Buyer's Guide to this Vaucluse Neighbourhood
Robert Terley is born and bred Eastern Suburbs and has been servicing the area for six years.
Popular spot for the Jewish community
There’s still a very strong ethnicity here, there’s a lot of Jewish people that live within this area, because you are still within walking distance to the Synagogue, so it’s a popular one for Jewish people to buy and live, whether it be houses, semis or units, they are all the flavour.
Very attractive lifestyle
This part of the world has got virtually anything and everything, as far as lifestyle goes, you’re within walking distance to get to water, whether you go to the cliff side and you walk up towards the cliffs or whether you go down towards the harbour, it’s all within, call it a twenty minute walk of where you are in that spot, so you get to water which, especially the harbour, it’s the focus of what Sydney’s all about.
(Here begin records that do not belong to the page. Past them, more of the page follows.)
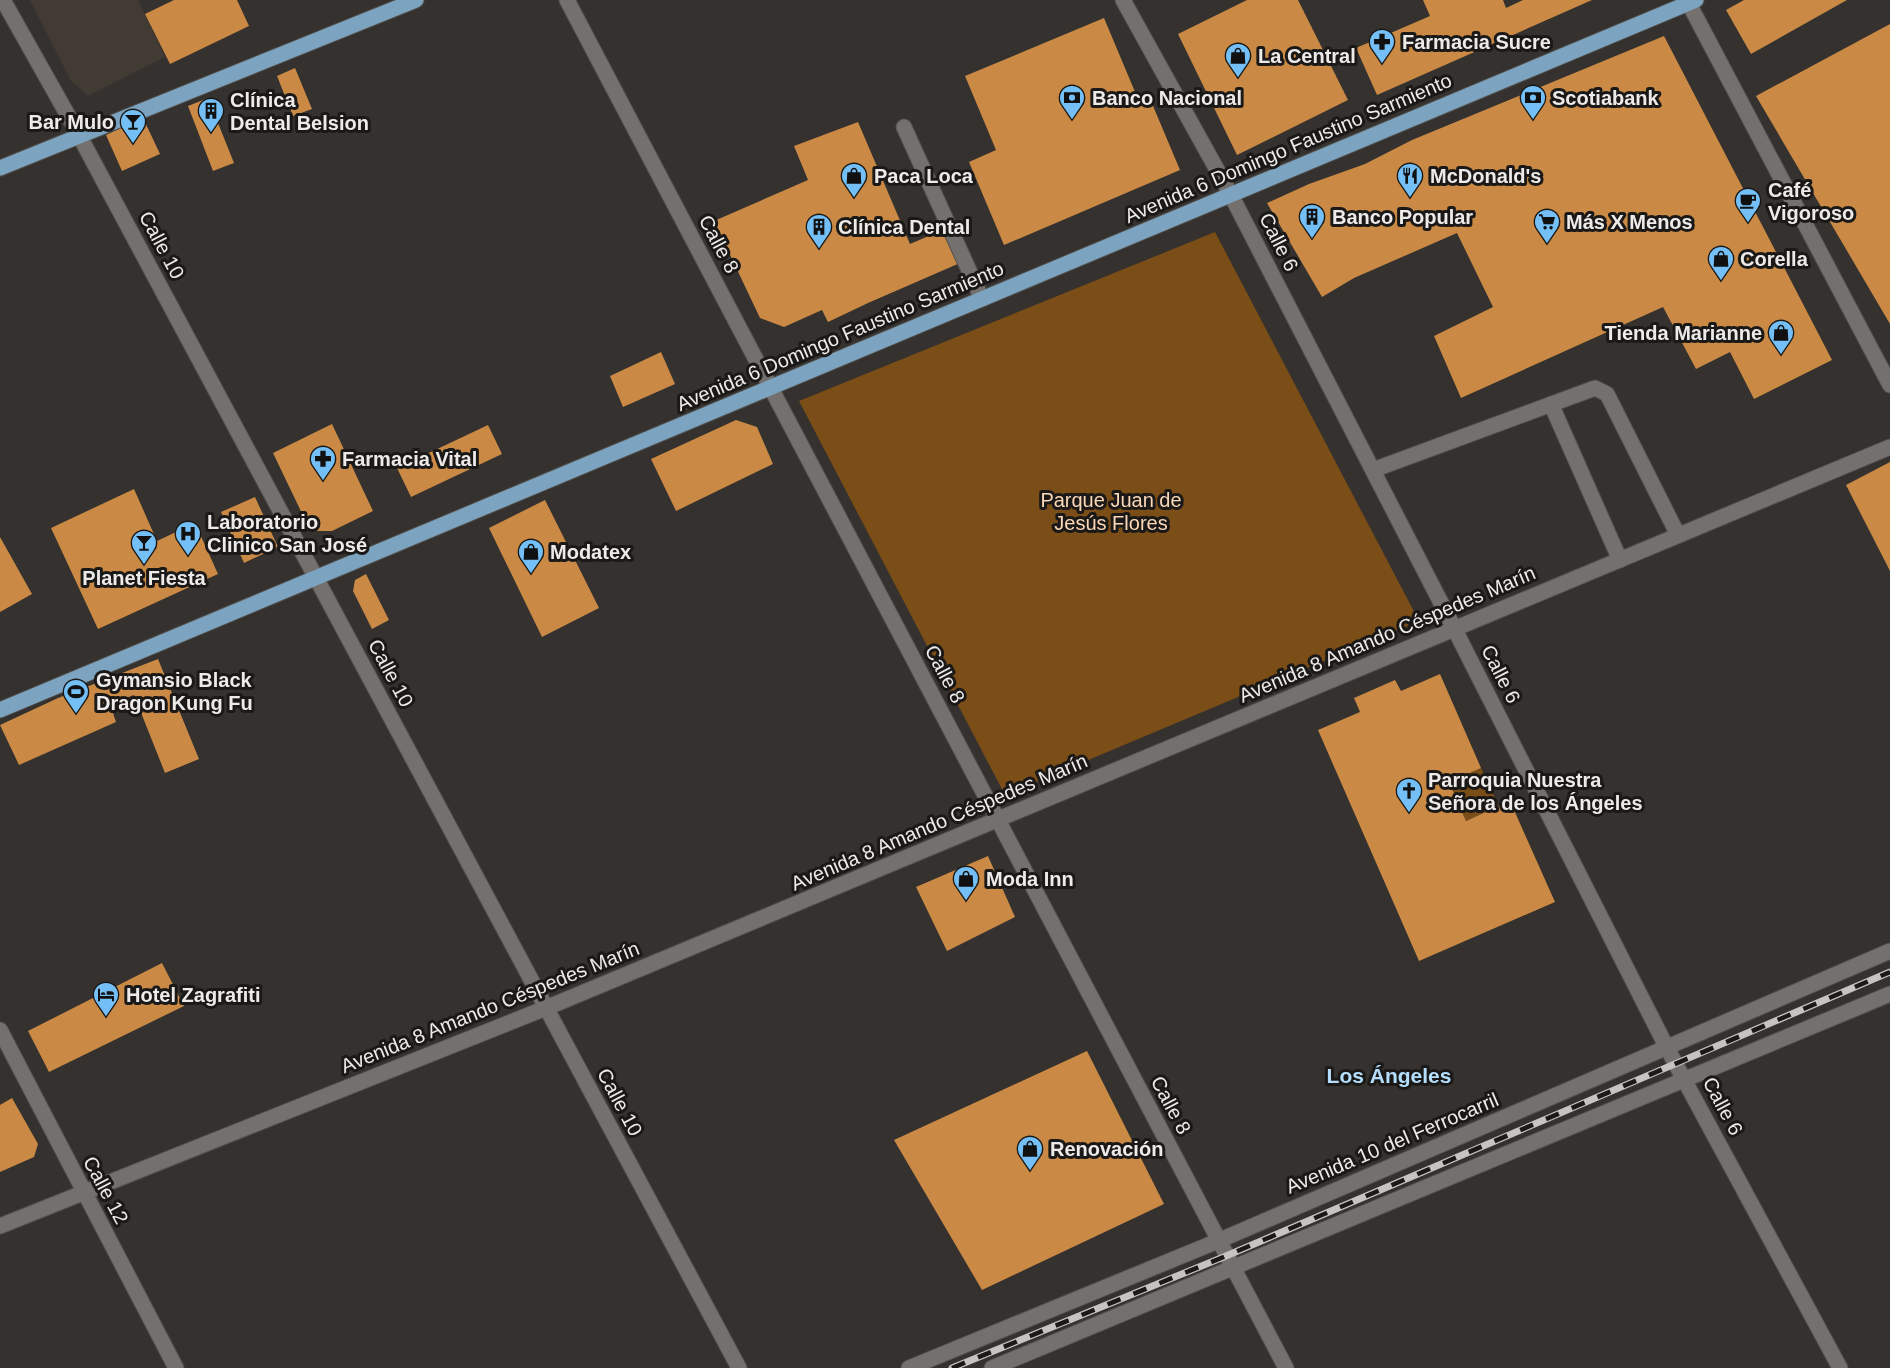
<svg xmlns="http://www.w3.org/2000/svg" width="1890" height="1368" viewBox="0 0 1890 1368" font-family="Arial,sans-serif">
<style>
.built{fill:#423b34}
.green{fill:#7b4d17}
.building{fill:#ca8a45}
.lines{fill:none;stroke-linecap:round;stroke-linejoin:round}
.service-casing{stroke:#52504d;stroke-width:17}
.minor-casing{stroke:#52504d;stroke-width:17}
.tertiary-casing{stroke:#52504d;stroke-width:17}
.primary-casing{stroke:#52504d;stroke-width:17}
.service{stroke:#74706d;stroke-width:15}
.minor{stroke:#74706d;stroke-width:15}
.tertiary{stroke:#74706d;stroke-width:15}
.primary{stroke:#7ca4c0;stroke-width:15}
.rail-casing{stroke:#c6c4c2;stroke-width:7}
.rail{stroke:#1a1918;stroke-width:4.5;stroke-dasharray:14;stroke-linecap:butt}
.labels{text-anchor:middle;stroke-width:6;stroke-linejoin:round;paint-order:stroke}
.poi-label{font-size:20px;font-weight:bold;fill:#edebe9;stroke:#1a1918;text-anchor:start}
.street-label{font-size:20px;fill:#edebe9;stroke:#1a1918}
.park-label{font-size:20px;fill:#fad7b6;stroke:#1a1918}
.neighbourhood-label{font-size:21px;font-weight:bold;fill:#b5defc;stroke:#1a1918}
</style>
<rect width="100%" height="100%" fill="#34312e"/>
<path class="built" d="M 30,0 L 138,0 L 165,57 L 88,96 L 71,81 Z"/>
<g class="green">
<path d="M 1215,232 L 1419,621 L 1005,795 L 799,401 Z"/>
<path d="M 1481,768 L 1499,806 L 1466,821 L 1449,782 Z"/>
</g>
<g class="building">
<path d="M 174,0 L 237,0 L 249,26 L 170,64 L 145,14 Z"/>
<path d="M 1247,0 L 1298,0 L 1348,100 L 1237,155 L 1178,34 Z"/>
<path d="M 1423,0 L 1503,0 L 1506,8 L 1523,0 L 1592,0 L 1377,95 L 1356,48 L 1430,16 Z"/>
<path d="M 1744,0 L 1847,0 L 1751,54 L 1726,10 Z"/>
<path d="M 1104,18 L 1138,99 L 1148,94 L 1180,170 L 1004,245 L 969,162 L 996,150 L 965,76 Z"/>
<path d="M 1890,24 L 1890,324 L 1756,96 Z"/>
<path d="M 1664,36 L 1832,360 L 1754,399 L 1730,352 L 1696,369 L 1663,307 L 1461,398 L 1434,336 L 1493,307 L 1457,233 L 1354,278 L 1322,297 L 1267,203 L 1309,184 L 1365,164 L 1412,140 Z"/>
<path d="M 295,68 L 312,109 L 293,116 L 277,76 Z"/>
<path d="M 208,98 L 234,163 L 213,171 L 188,106 Z"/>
<path d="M 143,118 L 160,154 L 122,171 L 106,135 Z"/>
<path d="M 858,122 L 910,244 L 945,229 L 960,263 L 868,303 L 828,322 L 822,310 L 784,327 L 760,318 L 714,221 L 808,180 L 794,146 Z"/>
<path d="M 661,352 L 675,384 L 623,407 L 610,376 Z"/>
<path d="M 736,420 L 757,427 L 773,464 L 676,511 L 651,459 Z"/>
<path d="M 332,424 L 373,511 L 332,531 L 318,531 L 309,528 L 273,453 Z"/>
<path d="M 488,425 L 502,454 L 411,497 L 397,468 Z"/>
<path d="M 1890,462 L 1890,571 L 1846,485 Z"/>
<path d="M 134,489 L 157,541 L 195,523 L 218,574 L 98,629 L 51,528 Z"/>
<path d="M 255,497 L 278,547 L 244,563 L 221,512 Z"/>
<path d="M 545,500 L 599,608 L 542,637 L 489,528 Z"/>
<path d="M 0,537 L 32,594 L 0,612 Z"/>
<path d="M 366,574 L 389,620 L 372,629 L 353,591 L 355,580 Z"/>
<path d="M 158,659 L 199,759 L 165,773 L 134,695 L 110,704 L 116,722 L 19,765 L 0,725 L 58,698 Z"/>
<path d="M 1440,674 L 1481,768 L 1449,782 L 1466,821 L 1510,801 L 1555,902 L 1419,961 L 1318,730 L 1360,712 L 1354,698 L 1395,680 L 1401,691 Z"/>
<path d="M 988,856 L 1015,917 L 947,951 L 916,887 Z"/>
<path d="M 162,963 L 184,1006 L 49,1072 L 28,1031 Z"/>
<path d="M 1087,1051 L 1164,1204 L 982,1290 L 894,1140 Z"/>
<path d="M 12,1098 L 38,1144 L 34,1157 L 0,1172 L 0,1105 Z"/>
</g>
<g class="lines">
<defs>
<g id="service">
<path d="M 904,127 L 982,299"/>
<path d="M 1551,404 L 1620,560"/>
<path d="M 1373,470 L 1595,388 L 1607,394 L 1678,535"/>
</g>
<g id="minor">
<path d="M 3,0 L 79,135 L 739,1368"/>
<path d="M 567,0 L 1286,1368"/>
<path d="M 1123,0 L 1231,195 L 1454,628 L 1667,1048 L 1840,1368"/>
<path d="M 1687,0 L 1890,385"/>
<path d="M 0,1030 L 176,1368"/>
<path d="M 909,1368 L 1218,1241 L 1890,951"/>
<path d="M 992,1368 L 1890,994"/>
</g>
<path id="tertiary" d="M 0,1226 L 546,1008 L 1890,447"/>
<g id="primary">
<path d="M 0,168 L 416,0"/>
<path d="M 0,710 L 1696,0"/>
</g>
</defs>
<use href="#service" class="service-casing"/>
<use href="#minor" class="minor-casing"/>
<use href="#tertiary" class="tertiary-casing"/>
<use href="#primary" class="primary-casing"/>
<use href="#service" class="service"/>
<use href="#minor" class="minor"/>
<use href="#tertiary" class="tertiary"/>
<use href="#primary" class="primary"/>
<defs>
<path id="rail" d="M 952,1368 L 1226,1256 L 1890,972"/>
</defs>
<use href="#rail" class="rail-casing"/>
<use href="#rail" class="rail"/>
</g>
<defs>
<symbol id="pharmacy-pin" viewBox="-11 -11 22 30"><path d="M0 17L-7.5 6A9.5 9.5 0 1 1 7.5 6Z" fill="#74c0f6" stroke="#1a1918"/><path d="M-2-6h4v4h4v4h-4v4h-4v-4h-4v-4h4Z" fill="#111"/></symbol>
<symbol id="shop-pin" viewBox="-11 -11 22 30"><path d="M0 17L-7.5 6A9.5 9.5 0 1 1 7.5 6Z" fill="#74c0f6" stroke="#1a1918"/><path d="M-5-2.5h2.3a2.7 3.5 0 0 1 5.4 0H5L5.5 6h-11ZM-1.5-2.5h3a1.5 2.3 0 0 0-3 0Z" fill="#111"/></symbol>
<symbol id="bank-pin" viewBox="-11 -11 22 30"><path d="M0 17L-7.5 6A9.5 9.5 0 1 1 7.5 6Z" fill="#74c0f6" stroke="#1a1918"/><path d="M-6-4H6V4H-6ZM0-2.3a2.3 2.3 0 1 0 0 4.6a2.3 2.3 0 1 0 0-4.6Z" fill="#111"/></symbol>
<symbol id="building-pin" viewBox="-11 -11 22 30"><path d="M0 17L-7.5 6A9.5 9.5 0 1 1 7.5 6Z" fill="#74c0f6" stroke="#1a1918"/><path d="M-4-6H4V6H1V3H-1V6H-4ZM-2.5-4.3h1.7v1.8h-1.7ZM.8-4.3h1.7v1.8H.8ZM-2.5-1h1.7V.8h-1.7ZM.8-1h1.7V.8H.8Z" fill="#111"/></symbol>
<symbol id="bar-pin" viewBox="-11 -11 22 30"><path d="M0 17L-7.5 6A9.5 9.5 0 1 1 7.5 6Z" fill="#74c0f6" stroke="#1a1918"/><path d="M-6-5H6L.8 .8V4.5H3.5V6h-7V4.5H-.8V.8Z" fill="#111"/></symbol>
<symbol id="restaurant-pin" viewBox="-11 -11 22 30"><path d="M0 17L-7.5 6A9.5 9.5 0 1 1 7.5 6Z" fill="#74c0f6" stroke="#1a1918"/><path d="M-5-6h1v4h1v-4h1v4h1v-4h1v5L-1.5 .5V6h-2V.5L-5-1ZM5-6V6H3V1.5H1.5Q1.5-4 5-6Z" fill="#111"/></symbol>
<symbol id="cafe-pin" viewBox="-11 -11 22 30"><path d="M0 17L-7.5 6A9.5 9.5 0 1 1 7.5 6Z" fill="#74c0f6" stroke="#1a1918"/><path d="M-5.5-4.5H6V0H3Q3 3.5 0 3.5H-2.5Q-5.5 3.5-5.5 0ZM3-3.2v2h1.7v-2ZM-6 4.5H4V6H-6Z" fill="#111"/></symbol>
<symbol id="supermarket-pin" viewBox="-11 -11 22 30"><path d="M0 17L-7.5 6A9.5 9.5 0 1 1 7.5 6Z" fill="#74c0f6" stroke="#1a1918"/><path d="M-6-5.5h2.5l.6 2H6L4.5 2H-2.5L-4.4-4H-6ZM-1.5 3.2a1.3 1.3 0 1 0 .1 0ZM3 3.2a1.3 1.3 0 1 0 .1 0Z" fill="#111"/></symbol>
<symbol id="hospital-pin" viewBox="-11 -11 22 30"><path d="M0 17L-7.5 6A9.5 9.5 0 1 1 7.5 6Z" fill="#74c0f6" stroke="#1a1918"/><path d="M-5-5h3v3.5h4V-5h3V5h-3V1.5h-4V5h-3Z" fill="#111"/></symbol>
<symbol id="stadium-pin" viewBox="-11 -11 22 30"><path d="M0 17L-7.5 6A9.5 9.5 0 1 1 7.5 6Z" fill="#74c0f6" stroke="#1a1918"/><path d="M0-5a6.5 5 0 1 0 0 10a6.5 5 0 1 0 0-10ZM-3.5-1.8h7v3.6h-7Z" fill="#111"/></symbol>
<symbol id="church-pin" viewBox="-11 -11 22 30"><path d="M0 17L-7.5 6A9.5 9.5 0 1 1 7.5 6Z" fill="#74c0f6" stroke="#1a1918"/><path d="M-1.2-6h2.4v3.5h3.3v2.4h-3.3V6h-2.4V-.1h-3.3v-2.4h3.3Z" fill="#111"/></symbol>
<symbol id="hotel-pin" viewBox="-11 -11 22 30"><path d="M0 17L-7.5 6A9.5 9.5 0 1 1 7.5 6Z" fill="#74c0f6" stroke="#1a1918"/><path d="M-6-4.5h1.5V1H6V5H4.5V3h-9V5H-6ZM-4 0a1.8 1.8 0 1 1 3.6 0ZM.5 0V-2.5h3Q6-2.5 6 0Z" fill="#111"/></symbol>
</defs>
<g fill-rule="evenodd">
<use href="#pharmacy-pin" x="1367" y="27" width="30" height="40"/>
<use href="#shop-pin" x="1223" y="41" width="30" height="40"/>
<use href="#bank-pin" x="1057" y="83" width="30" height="40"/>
<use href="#bank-pin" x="1518" y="83" width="30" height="40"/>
<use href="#building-pin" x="196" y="96" width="30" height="40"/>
<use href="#bar-pin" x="118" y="107" width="30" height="40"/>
<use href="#shop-pin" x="839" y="161" width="30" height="40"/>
<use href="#restaurant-pin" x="1395" y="161" width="30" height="40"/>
<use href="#cafe-pin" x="1733" y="186" width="30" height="40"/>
<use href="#building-pin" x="1297" y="202" width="30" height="40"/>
<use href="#supermarket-pin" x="1532" y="207" width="30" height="40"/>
<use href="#building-pin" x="804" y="212" width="30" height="40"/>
<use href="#shop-pin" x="1706" y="244" width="30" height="40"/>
<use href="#shop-pin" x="1766" y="318" width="30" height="40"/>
<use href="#pharmacy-pin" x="308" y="444" width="30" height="40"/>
<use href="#hospital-pin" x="173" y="519" width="30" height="40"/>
<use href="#bar-pin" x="129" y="528" width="30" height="40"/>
<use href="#shop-pin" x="516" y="537" width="30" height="40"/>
<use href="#stadium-pin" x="61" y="677" width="30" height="40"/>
<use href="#church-pin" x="1394" y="776" width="30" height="40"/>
<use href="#shop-pin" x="951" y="864" width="30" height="40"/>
<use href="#hotel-pin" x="91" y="980" width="30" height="40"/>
<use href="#shop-pin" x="1015" y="1134" width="30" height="40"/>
</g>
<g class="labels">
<g class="poi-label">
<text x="1402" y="49">Farmacia Sucre</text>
<text x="1258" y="63">La Central</text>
<text x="1092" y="105">Banco Nacional</text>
<text x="1552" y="105">Scotiabank</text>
<text x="230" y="107">Clínica<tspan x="230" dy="23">Dental Belsion</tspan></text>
<text x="114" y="129" text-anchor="end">Bar Mulo</text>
<text x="874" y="183">Paca Loca</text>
<text x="1430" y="183">McDonald's</text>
<text x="1768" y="197">Café<tspan x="1768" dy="23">Vigoroso</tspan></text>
<text x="1332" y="224">Banco Popular</text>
<text x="1566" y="229">Más X Menos</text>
<text x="838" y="234">Clínica Dental</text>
<text x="1740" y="266">Corella</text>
<text x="1762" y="340" text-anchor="end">Tienda Marianne</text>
<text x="342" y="466">Farmacia Vital</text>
<text x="207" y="529">Laboratorio<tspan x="207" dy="23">Clinico San José</tspan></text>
<text x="550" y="559">Modatex</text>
<text x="144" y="585" text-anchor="middle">Planet Fiesta</text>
<text x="96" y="687">Gymansio Black<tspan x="96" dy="23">Dragon Kung Fu</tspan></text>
<text x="1428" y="787">Parroquia Nuestra<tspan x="1428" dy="23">Señora de los Ángeles</tspan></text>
<text x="986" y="886">Moda Inn</text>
<text x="126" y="1002">Hotel Zagrafiti</text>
<text x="1050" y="1156">Renovación</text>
</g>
<g class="street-label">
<text transform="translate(1288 148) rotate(-23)" y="7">Avenida 6 Domingo Faustino Sarmiento</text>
<text transform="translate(1279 242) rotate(63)" y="7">Calle 6</text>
<text transform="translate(719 244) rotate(62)" y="7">Calle 8</text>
<text transform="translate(162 245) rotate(62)" y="7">Calle 10</text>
<text transform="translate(840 336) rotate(-23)" y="7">Avenida 6 Domingo Faustino Sarmiento</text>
<text transform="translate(1387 634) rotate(-23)" y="7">Avenida 8 Amando Céspedes Marín</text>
<text transform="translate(391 673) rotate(62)" y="7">Calle 10</text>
<text transform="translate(945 674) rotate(62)" y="7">Calle 8</text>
<text transform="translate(1501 674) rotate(63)" y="7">Calle 6</text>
<text transform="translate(939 822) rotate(-23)" y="7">Avenida 8 Amando Céspedes Marín</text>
<text transform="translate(490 1007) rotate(-22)" y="7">Avenida 8 Amando Céspedes Marín</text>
<text transform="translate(620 1102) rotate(62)" y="7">Calle 10</text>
<text transform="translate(1171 1105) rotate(62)" y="7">Calle 8</text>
<text transform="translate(1723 1106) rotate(62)" y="7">Calle 6</text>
<text transform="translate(1392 1143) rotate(-23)" y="7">Avenida 10 del Ferrocarril</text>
<text transform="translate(106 1190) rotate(62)" y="7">Calle 12</text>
</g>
<g class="park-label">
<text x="1111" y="507">Parque Juan de<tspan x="1111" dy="23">Jesús Flores</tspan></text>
</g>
<g class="neighbourhood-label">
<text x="1389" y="1083">Los Ángeles</text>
</g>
</g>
</svg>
You’ve also got golf courses, you’ve got the Royal, you’ve got the Woollahra Golf Club, you’ve got Rose Bay tennis clubs, you’ve got literally anything and everything you want, now you’ve got Coles and Woolworths, so you’ve got shopping and there’s some cute boutiques in Rose Bay as well that you can shop at, and instead of it being daggy and old - it’s hip and cool.
Investment has cooled
It’s still an area that people will look to buy an investment, it seems to be generally cooling however and we could theorise about big brother as to why it’s been cooled, but the banks are making it a lot harder on the investment side, so hence there’s not as much in the way of investments but they are still investing.
Less appealing to buy fixer-uppers
Because the building industry has gone through a morph, today builders are asking seven and a half thousand, per square meter, a massive increase on where it used to be, and consequently people have been doing a lot renovation but we’re finding that there’s big morph now for people saying we want everything renovated and built and done before we buy, because they know that the costs and complexities involved and that's putting a lot of people off.
That having been said others are sitting on homes, and saying well we don’t want to live the way we are living, it’s too expensive to move, the next step up is to bridge the gap, so therefore we’ll renovate or we’ll build, so there is a lot of renovating going on for pre-existing owners but people that are buying are generally trying to buy something that's done.